Designed and built a scalable Kubernetes platform on AWS focusing on cost optimization, observability, and production-grade deployment practices.
| Area | What Was Built |
|---|---|
| Autoscaling | Dynamic node provisioning with Karpenter — cost-optimized over static node groups |
| Observability | Full Prometheus + Grafana stack with real-time cluster and app metrics |
| TLS Automation | cert-manager with self-signed certs (dev) — extensible to Let's Encrypt in production |
| CI/CD | GitHub Actions pipeline: build → tag → push → deploy via Helm |
| Ingress | NGINX Ingress Controller with AWS ALB for external traffic routing |
| High Availability | Multi-AZ EKS architecture with decoupled frontend/backend deployments |
-
Karpenter
- karpenter is fast, dynamic and cost optimized but has complexity and Requires additional configuration
- consider Cluster Autoscaler if you have predictable workload or want simplicity
-
Helm for application deployment
- Used helm for highly portable and configurable deployments across environments
-
Self signed ClusterIssueer
- Currently self signed cluster issuser is used for simplicity.

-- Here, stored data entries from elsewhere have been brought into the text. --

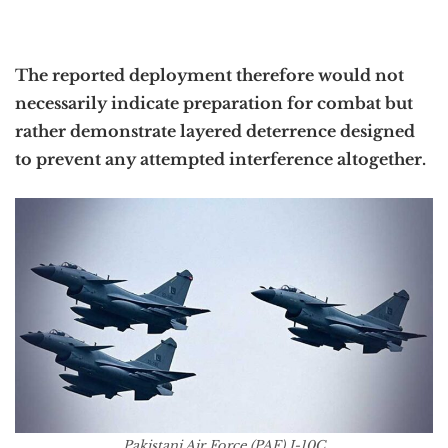
The reported deployment therefore would not
necessarily indicate preparation for combat but
rather demonstrate layered deterrence designed
to prevent any attempted interference altogether.
Pakistani Air Force (PAF) J-10C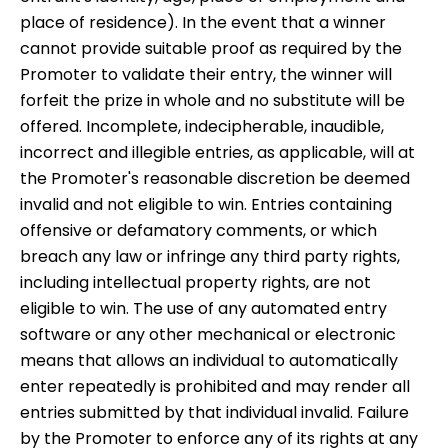
place of residence). In the event that a winner
cannot provide suitable proof as required by the
Promoter to validate their entry, the winner will
forfeit the prize in whole and no substitute will be
offered. Incomplete, indecipherable, inaudible,
incorrect and illegible entries, as applicable, will at
the Promoter's reasonable discretion be deemed
invalid and not eligible to win. Entries containing
offensive or defamatory comments, or which
breach any law or infringe any third party rights,
including intellectual property rights, are not
eligible to win. The use of any automated entry
software or any other mechanical or electronic
means that allows an individual to automatically
enter repeatedly is prohibited and may render all
entries submitted by that individual invalid. Failure
by the Promoter to enforce any of its rights at any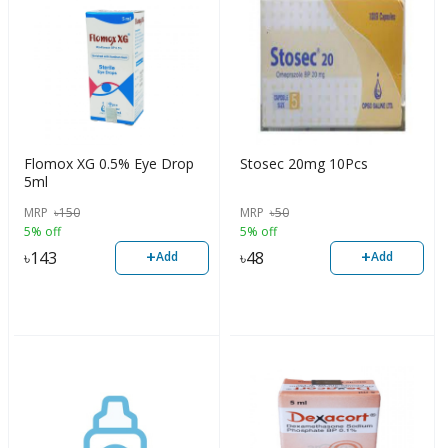
Flomox XG 0.5% Eye Drop
Stosec 20mg 10Pcs
5ml
MRP
৳
150
MRP
৳
50
5% off
5% off
+
+
৳
143
৳
48
Add
Add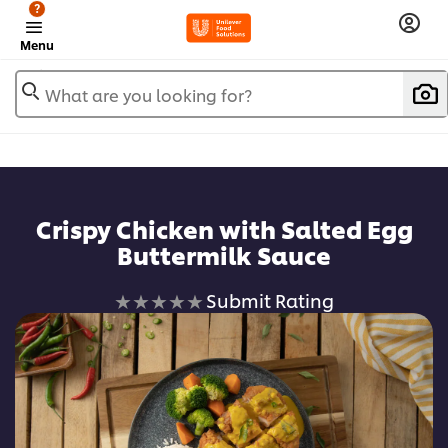
?
Menu
What are you looking for?
Crispy Chicken with Salted Egg
Buttermilk Sauce
No
Submit Rating
ratings
submitted
for
this
recipe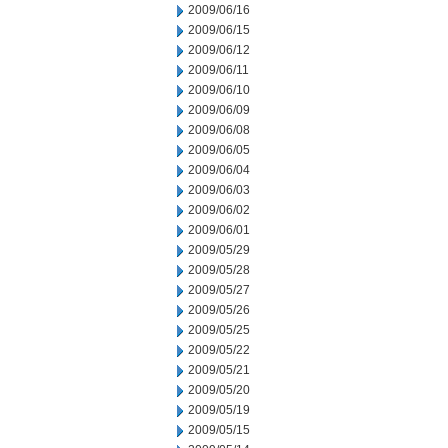
2009/06/16
2009/06/15
2009/06/12
2009/06/11
2009/06/10
2009/06/09
2009/06/08
2009/06/05
2009/06/04
2009/06/03
2009/06/02
2009/06/01
2009/05/29
2009/05/28
2009/05/27
2009/05/26
2009/05/25
2009/05/22
2009/05/21
2009/05/20
2009/05/19
2009/05/15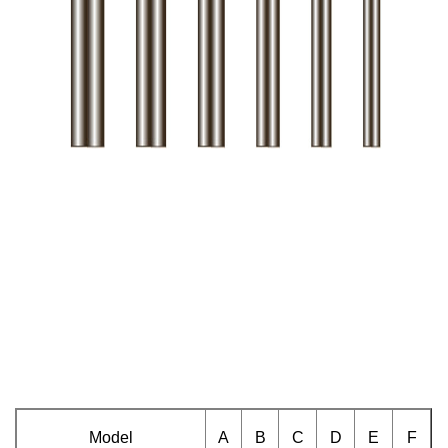
Model
A
B
C
D
E
F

- Use trusted issuer like Let's Encrypt in production.
-
Prometheus + Grafana stack
- Used for vendor-independent Kubernetes monitoring with deep cluster-level visibility
- Widely adopted in Kubernetes ecosystems
- AWS CloudWatch can be used for tighter AWS integration
Prerequisites:
# 1. Clone the repo
git clone https://github.com/your-username/eks-platform.git
cd eks-platform
# 2. Provision infrastructure
cd envs/dev
mv backenc.tf.example.hcp backenc.tf # update with your hcp account values
mv terraform.tfvars.example terraform.tfvars
terraform init
terraform apply -auto-approve
# 3. Configure kubectl
aws eks update-kubeconfig --name eks-dev-cluster --region us-east-1
# 4. Deploy application stack
helm upgrade --install app ./helm -f helm/values.yamlFull setup guide → docs/installation.md
Push to main
│
▼
Build Docker images (frontend + backend)
│
▼
Tag with commit SHA (e.g., sha-a3f9c12)
│
▼
Push to Container Registry (ECR / GHCR)
│
▼
helm upgrade --install → EKS
- Zero-downtime deployments via rolling update strategy
- Commit SHA tagging ensures full traceability — every image is pinned
- Failed deployments auto-rollback via Helm revision history
Pipeline details → docs/cicd.md
These are known gaps intentionally deferred for dev environment simplicity:
| Area | Current State | Production Target |
|---|---|---|
| TLS | Self-signed cert-manager | Let's Encrypt via ACME |
| API Access | 0.0.0.0/0 | CIDR-restricted per team |
| Terraform State | S3 backend with locking | S3 backend with locking |
| Secrets | Helm values | AWS Secrets Manager / ESO |
| HPA | Not configured | CPU/memory-based autoscaling per workload |
| Karpenter | Aggressive consolidation to reduce cost | Tune carefully to avoid disruption |
- IAM roles scoped per node pool — no wildcard permissions
- TLS termination at NGINX ingress — backend services are never exposed directly
- Private container registry support via Kubernetes image pull secrets
- Security group rules limit node-to-node and pod-to-pod traffic
├── envs/
│ └── dev/
│ ├── main.tf
│ ├── backend.tf
│ ├── provider.tf
│ └── variables.tf
├── modules/
│ ├── eks/
│ │ ├── main.tf
│ │ ├── outputs.tf
│ │ └── variables.tf
│ └── vpc/
│ ├── main.tf
│ ├── outputs.tf
│ └── variables.tf
├── helm/
│ ├── charts/
│ ├── Chart.yaml
│ ├── values.yaml
│ └── templates/
│ ├── backend-deployment.yaml
│ ├── backend-service.yaml
│ ├── frontend-deployment.yaml
│ ├── frontend-service.yaml
│ ├── ingress.yaml
│ ├── postgres-deployment.yaml
│ ├── postgres-service.yaml
│ ├── redis-deployment.yaml
│ ├── redis-service.yaml
├── scripts/
│ └── deploy.sh
├── selfsigned.yaml
├── inflate-deployment.yaml
├── .pre-commit-config.yaml
├── .terraform-version
The example inflate-deployment.yaml Simulates high resource scheduling by requesting CPU resources:
-
Forces pods into Pending state
-
Karpenter provisions new nodes automatically
-
Pods get scheduled without manual intervention
apply with
kubectl apply -f inflate-deployment.yaml
MIT License
Pull requests and enhancements are always welcomed!